Schools withhold income tax just like any other employer. As a relief teacher, this means that you will be paying tax according to the Australian Resident Tax Rates:
|Taxable Income||Tax on this income|
|0 – $18,200||Nil|
|$18,201 – $45,000||19 cents for each $1 over $18,200|
|$45,001 – $120,000||$5,092 plus 32.5 cents for each $1 over $45,000|
|$120,001 – $180,000||$29,467 plus 37 cents for each $1 over $120,000|
|$180,001 and over||$51,667 plus 45 cents for each $1 over $180,000|
For relief teachers, calculating how much tax that you will pay will depend on how much money you earn over the entire year. What this means is that if you are a starting teacher working for the Department for Education and earn $350.09 per day, you will need to add all of the days that you work together at the end of the financial year before you can determine how much tax you should have paid throughout the year.
If you are working for an Independent school in Australia, you will earn a different daily rate than working in public schools. However, you will pay the same amount of tax if you are earning the same income.
Why do I seem to pay too much tax as a relief teacher?
Relief teachers, like other employees in Australia, have a percentage of their pay withheld by their employer each pay period. This is called PAYG or Pay as you Go, and it means that you are paying your income tax throughout the financial year and don’t need to worry about paying a tax bill at the end.
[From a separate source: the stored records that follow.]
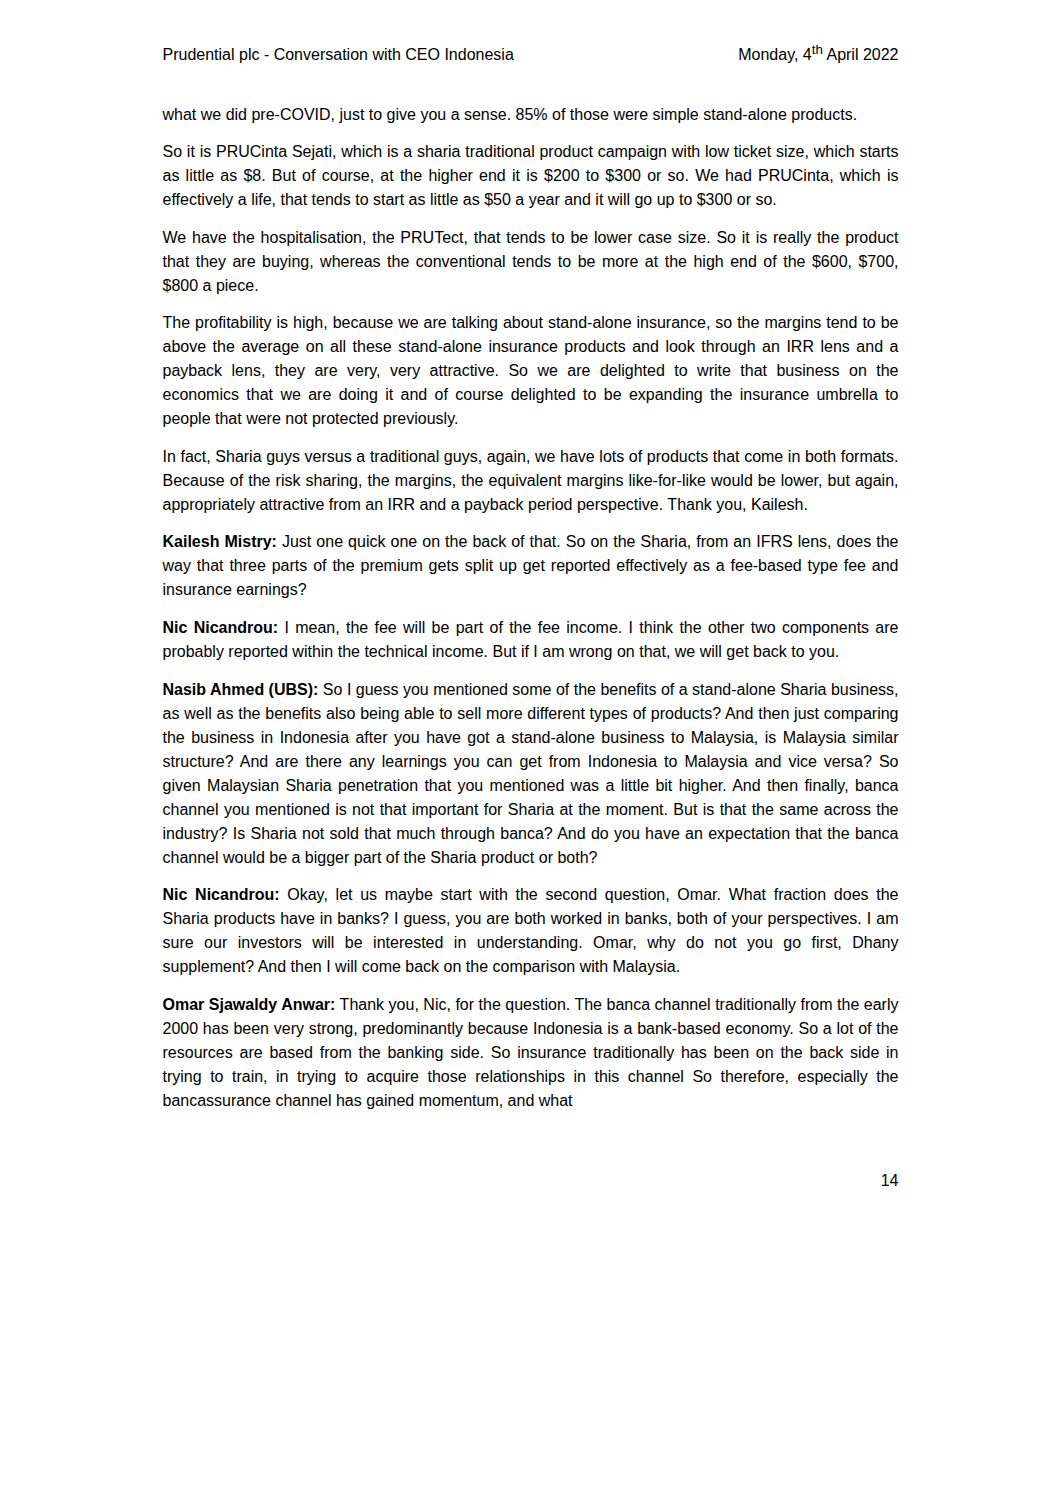Prudential plc - Conversation with CEO Indonesia Monday, 4th April 2022
what we did pre-COVID, just to give you a sense. 85% of those were simple stand-alone products.
So it is PRUCinta Sejati, which is a sharia traditional product campaign with low ticket size, which starts as little as $8. But of course, at the higher end it is $200 to $300 or so. We had PRUCinta, which is effectively a life, that tends to start as little as $50 a year and it will go up to $300 or so.
We have the hospitalisation, the PRUTect, that tends to be lower case size. So it is really the product that they are buying, whereas the conventional tends to be more at the high end of the $600, $700, $800 a piece.
The profitability is high, because we are talking about stand-alone insurance, so the margins tend to be above the average on all these stand-alone insurance products and look through an IRR lens and a payback lens, they are very, very attractive. So we are delighted to write that business on the economics that we are doing it and of course delighted to be expanding the insurance umbrella to people that were not protected previously.
In fact, Sharia guys versus a traditional guys, again, we have lots of products that come in both formats. Because of the risk sharing, the margins, the equivalent margins like-for-like would be lower, but again, appropriately attractive from an IRR and a payback period perspective. Thank you, Kailesh.
Kailesh Mistry: Just one quick one on the back of that. So on the Sharia, from an IFRS lens, does the way that three parts of the premium gets split up get reported effectively as a fee-based type fee and insurance earnings?
Nic Nicandrou: I mean, the fee will be part of the fee income. I think the other two components are probably reported within the technical income. But if I am wrong on that, we will get back to you.
Nasib Ahmed (UBS): So I guess you mentioned some of the benefits of a stand-alone Sharia business, as well as the benefits also being able to sell more different types of products? And then just comparing the business in Indonesia after you have got a stand-alone business to Malaysia, is Malaysia similar structure? And are there any learnings you can get from Indonesia to Malaysia and vice versa? So given Malaysian Sharia penetration that you mentioned was a little bit higher. And then finally, banca channel you mentioned is not that important for Sharia at the moment. But is that the same across the industry? Is Sharia not sold that much through banca? And do you have an expectation that the banca channel would be a bigger part of the Sharia product or both?
Nic Nicandrou: Okay, let us maybe start with the second question, Omar. What fraction does the Sharia products have in banks? I guess, you are both worked in banks, both of your perspectives. I am sure our investors will be interested in understanding. Omar, why do not you go first, Dhany supplement? And then I will come back on the comparison with Malaysia.
Omar Sjawaldy Anwar: Thank you, Nic, for the question. The banca channel traditionally from the early 2000 has been very strong, predominantly because Indonesia is a bank-based economy. So a lot of the resources are based from the banking side. So insurance traditionally has been on the back side in trying to train, in trying to acquire those relationships in this channel So therefore, especially the bancassurance channel has gained momentum, and what
14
Sometimes as a relief teacher, you might look at your payslip for the fortnight and notice that you have paid 45% or more in tax. This can be very concerning, as you are unlikely to be earning in the tax bracket that would require paying that much tax. What happens as a relief teacher who is casually employed, is that you will pay tax equivalent to what your income would be if you were given the amount of pay on your payslip every fortnight. As a relief teacher, you can’t work during the school holidays and you may not work every day, so you will always be paying too much tax during the year.
Because the pay per day for relief teachers is quite high, you will have a lot of money withheld for tax. If you are working every day for the fortnight and earn $3500.09, you will have tax withheld as if you were getting paid that amount for the entire year. Sometimes, you may not have much tax withheld for the fortnight that you were paid this high amount. You may find that it was withheld at a much higher rate during the next pay period instead. This can particularly hurt if you didn’t work many days in the next pay period.
What do I do if I am paying too much tax as a relief teacher?
As a relief teacher, you are a casual employee who has a high daily pay rate, but cannot work every day of the year. This means that you will always have more tax withheld than you need to pay during the year.
The first thing that you can do if you think that you are paying too much tax is to make sure that you are claiming the tax-free threshold in the schools that you are working for. This is a box that you will tick when you submit your pay forms that include all of your information such as your Tax File Number (TFN). If you tick this box, you are declaring that you would like this employer to assume that you are not receiving any other income than what they are paying you, and will withhold tax at a lower rate. If you do not tick this box, your employer doesn’t know how much you are earning and may tax you at the highest possible rate.
The only other thing that you can do if you are paying too much tax as a relief teacher is to wait for the end of the financial year so that you can get your tax return. As long as you supply your TFN to all of your employers, the amount that you have been paid for the financial year will be automatically sent to the Australian Taxation Office (ATO). This means that you will not have to enter all of your pay from all of your jobs yourself, and the ATO will automatically suggest how much tax you should have been paid.
As a relief teacher, the amount of tax that you have paid will be higher than the amount that you need to pay. The ATO will automatically estimate how much money you will get back on your tax return for you to confirm and submit.